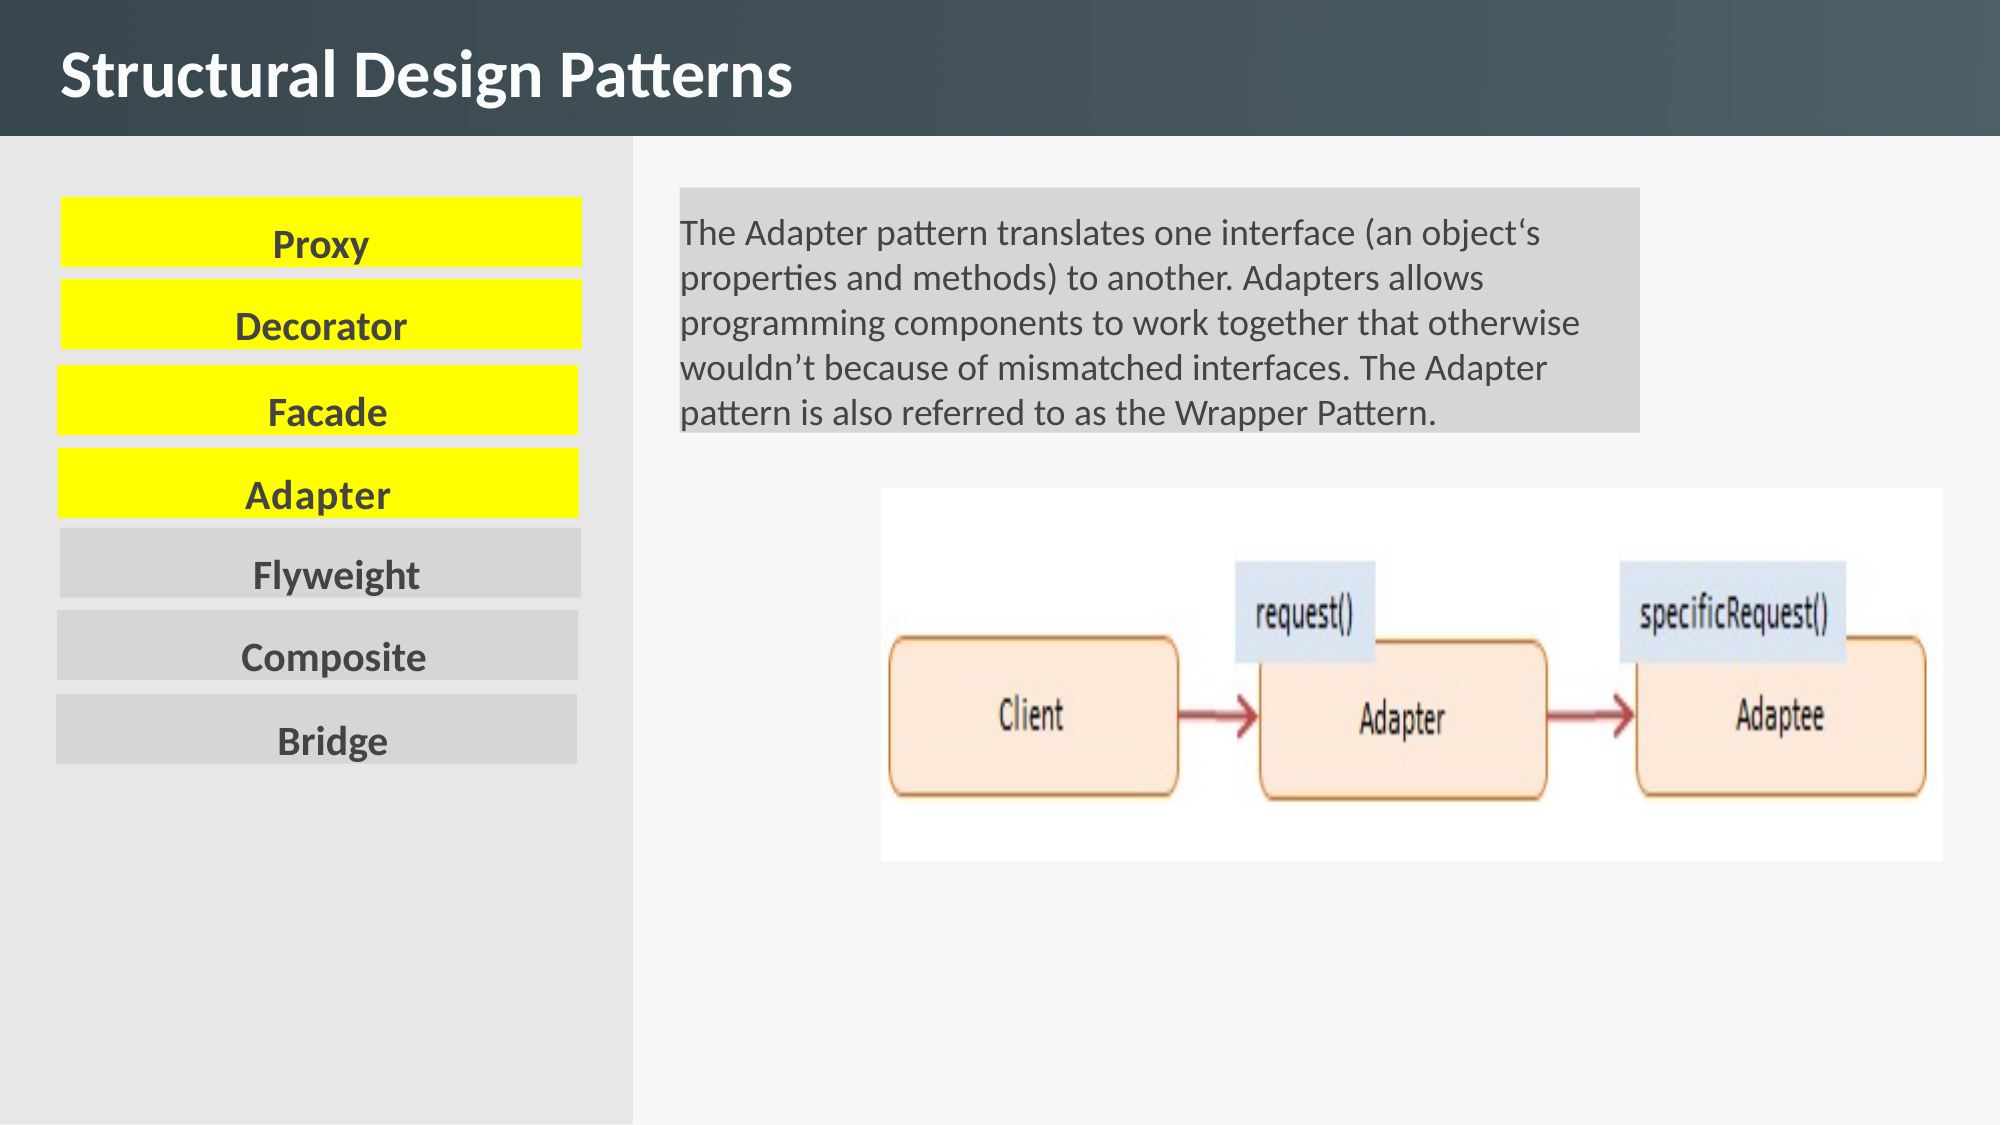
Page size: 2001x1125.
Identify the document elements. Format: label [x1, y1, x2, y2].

picture [880, 488, 1943, 861]
text_box [0, 0, 2000, 1125]
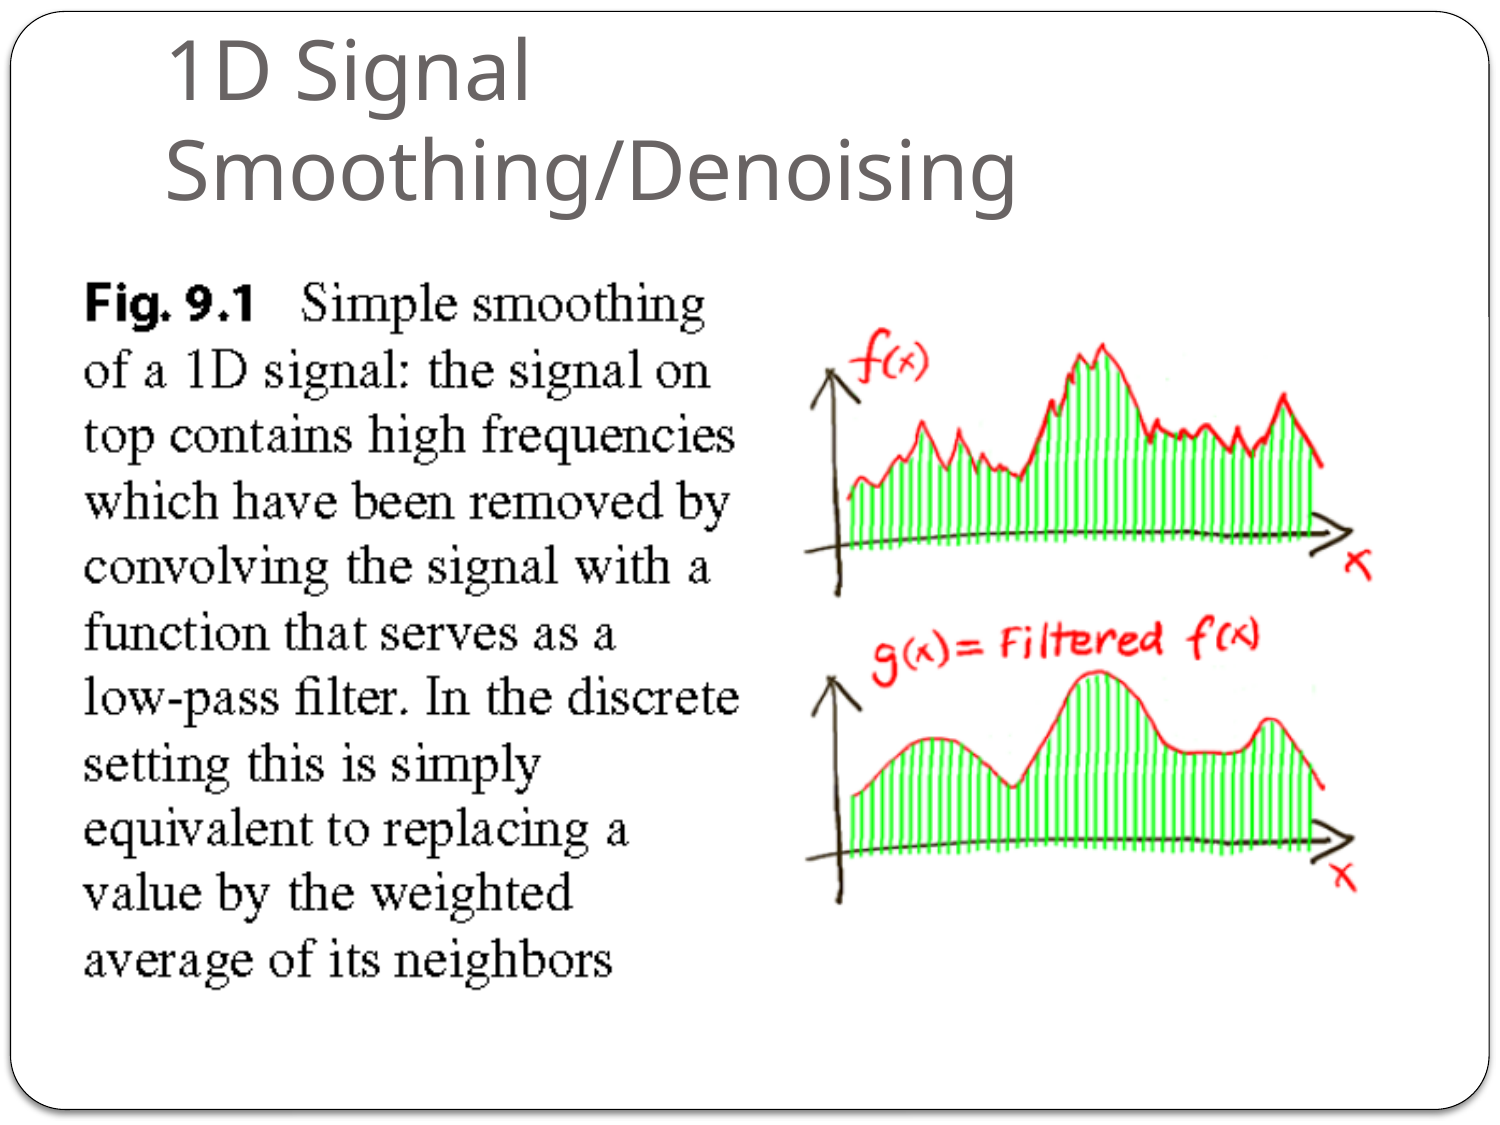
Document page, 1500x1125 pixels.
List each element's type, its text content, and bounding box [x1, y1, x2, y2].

picture [64, 255, 1402, 1085]
title 1D Signal Smoothing/Denoising [150, 45, 1425, 233]
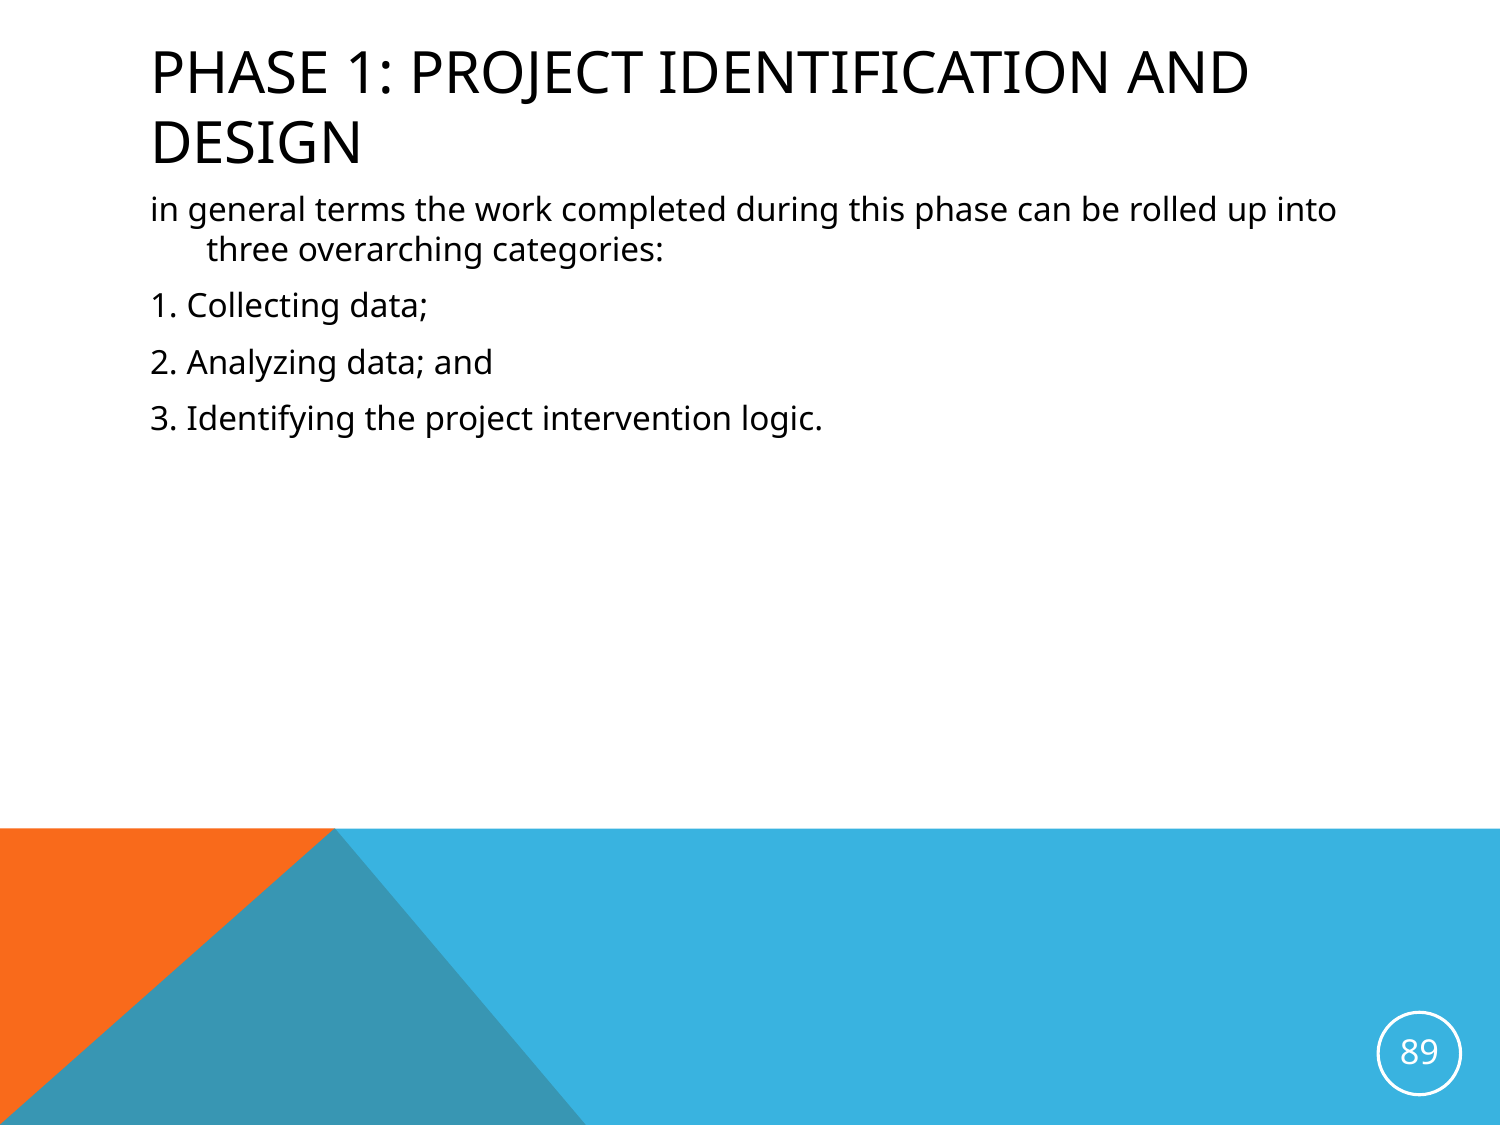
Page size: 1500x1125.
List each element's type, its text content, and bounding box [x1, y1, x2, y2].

title PHASE 1: PROJECT IDENTIFICATION AND DESIGN [135, 60, 1369, 150]
list in general terms the work completed during this phase can be rolled up into three overarching categories: 1. Collecting data; 2. Analyzing data; and 3. Identifying the project intervention logic. [135, 180, 1369, 768]
slide_number 89 [1376, 1010, 1463, 1097]
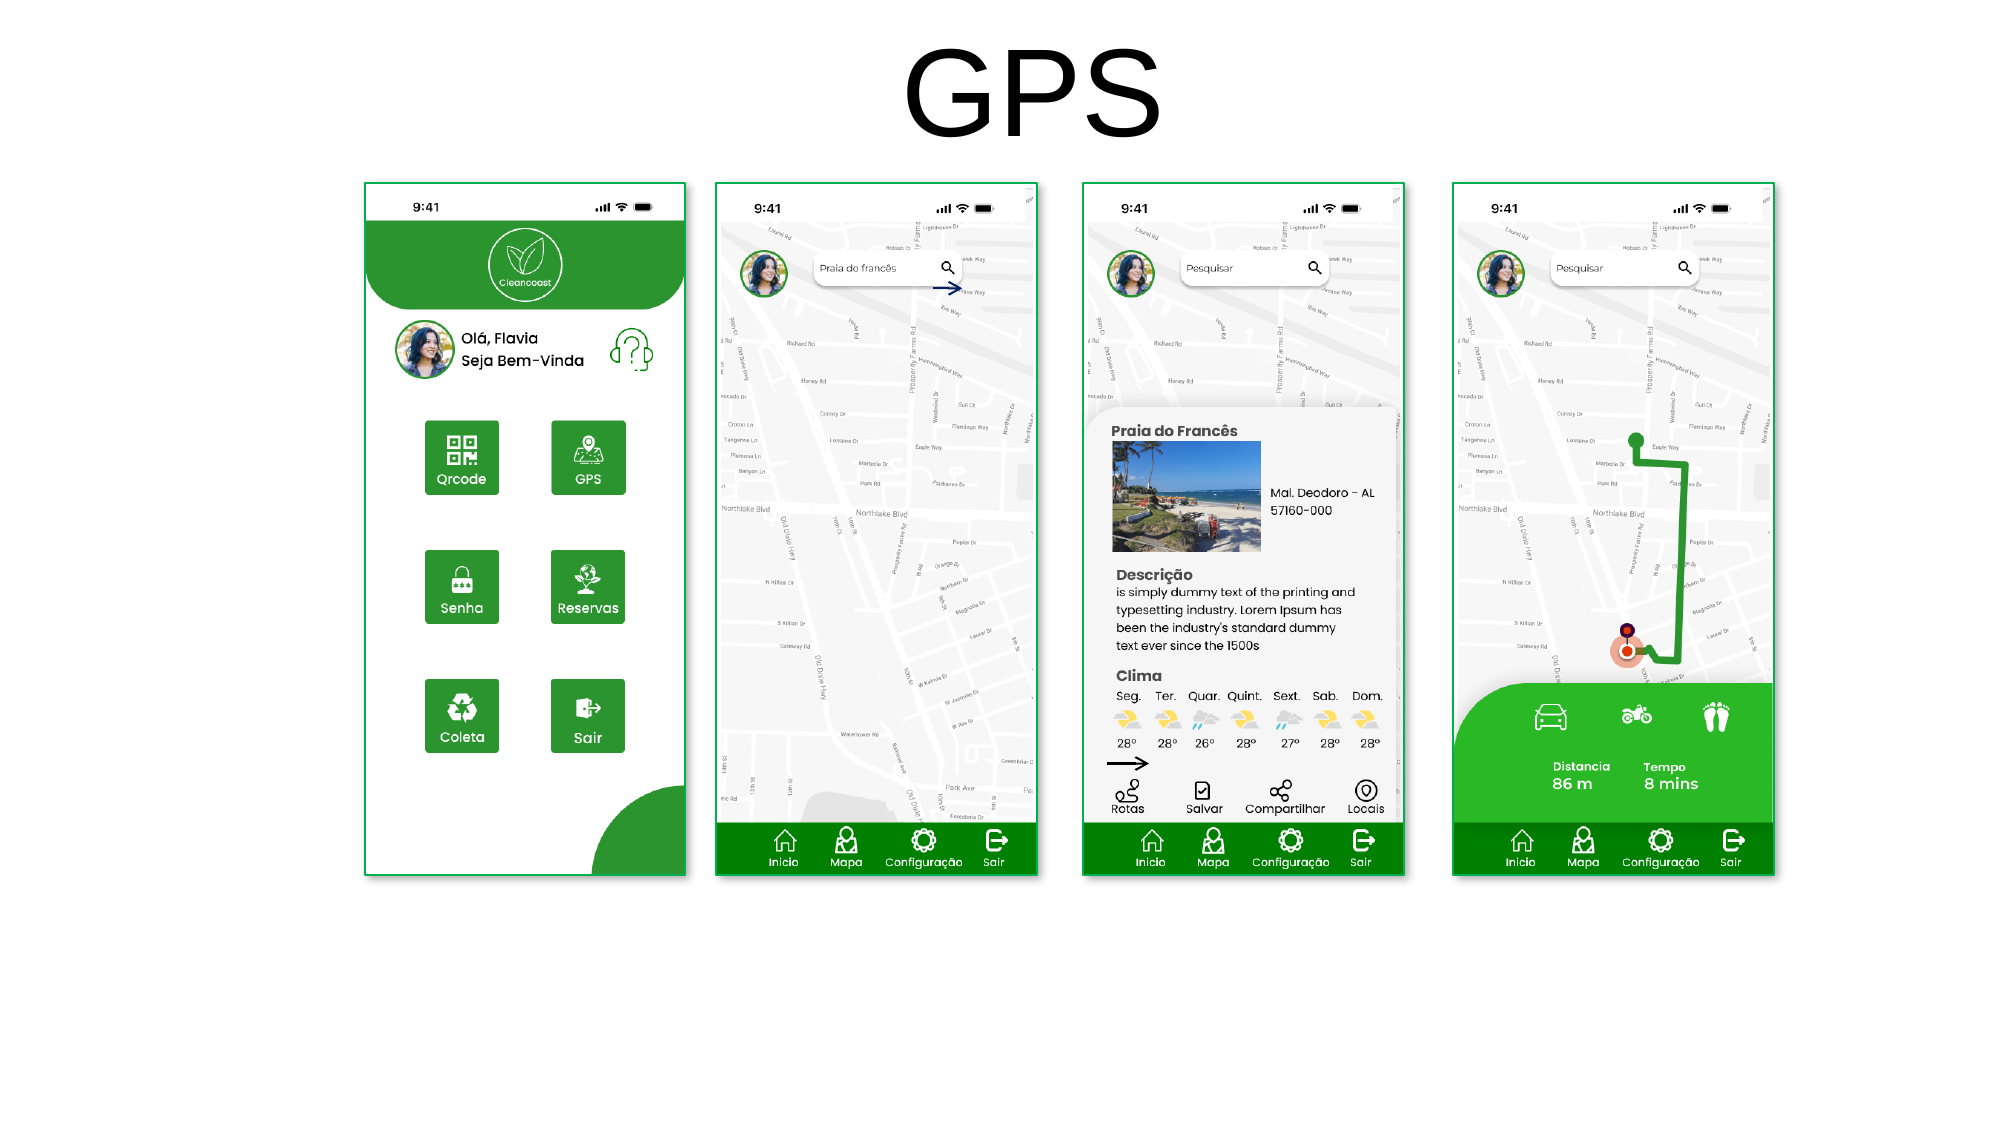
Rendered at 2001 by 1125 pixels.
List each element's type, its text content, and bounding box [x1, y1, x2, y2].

+-------+

*PROBLEM DETAILS*. Pictures excluded, copy the lines exactly from where the material starts to the line with "Document page, 1500x1125 pixels.", inclusive.

*REPLY TO THE TASK*.
Page size: 2001x1125.
Identify the document elements. Format: label [x1, y1, x2, y2].

picture [880, 488, 1943, 861]
text_box [0, 0, 2000, 1125]
Document page, 1500x1125 pixels.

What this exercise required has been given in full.